Abstract

The key carboxylating enzyme of the reductive pentose phosphate cycle, D-ribulose-1,5-bisphosphate carboxylase/oxygenase [RuBisCo] isolated from the chemolithoautotrophic, H₂-oxidizing bacterium Alcaligenes eutrophus H16 has been analyzed by several different techniques that allow conclusions about structure and function-dependent structural changes. The techniques include a novel approach in which the enzyme was induced to form 2D-crystals suitable for electron microscopy in each of its three stable functional states: as active enzyme [E_a] (in the presence of Mg²⁺ and HCO^-₃); as inactivated enzyme [E_ia] (in the absence of Mg²⁺ and HCO^-₃) and as enzyme locked in an in vitro transition state [CABP-E] (E_a fully saturated with the transition state analogue 2-carboxy-D-arabinitol-1,5-bisphosphate [CABP]). In conjunction with X-ray crystallography, X-ray small angle scattering and other biophysical and biochemical data, the results obtained by electron microscopy support the idea that drastic configurational changes occur.
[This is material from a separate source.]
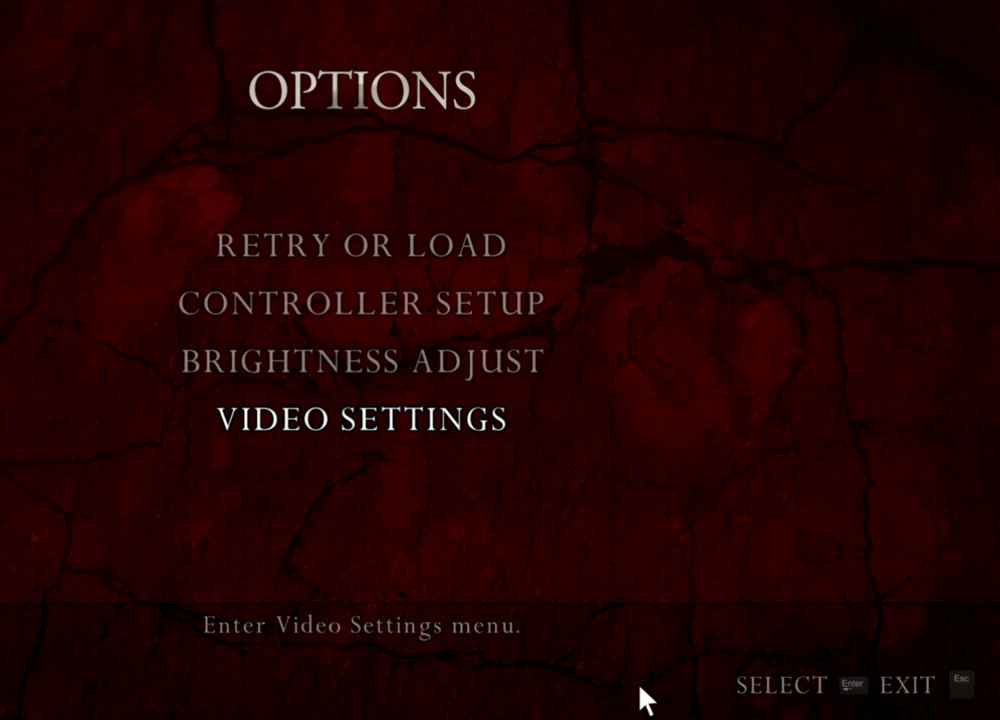
{"keys": [], "mouse": ["right"], "events": []}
Upon transition from E_a to the CABP-E the upper and lower L4S4 halves of the molecule consisting of eight large and eight small subunits (L8S8; MW = 536,000 Da) are assumed to be laterally shifted by as much as 3.6 nm relative to one another while the location of the small subunits on top of the large subunits, and relative to them, remains the same. For the E_ia a similar sliding-layer configurational change in the range of 2–2.5 nm is proposed and in addition it is suggested that other configurational/ conformational changes take place. The proposed structural changes are discussed with respect to the current model for the tobacco enzyme and correlated with data obtained for various other plant and (cyano)bacterial L8S8 RuBisCOs leading to speculations about structure-function relationships.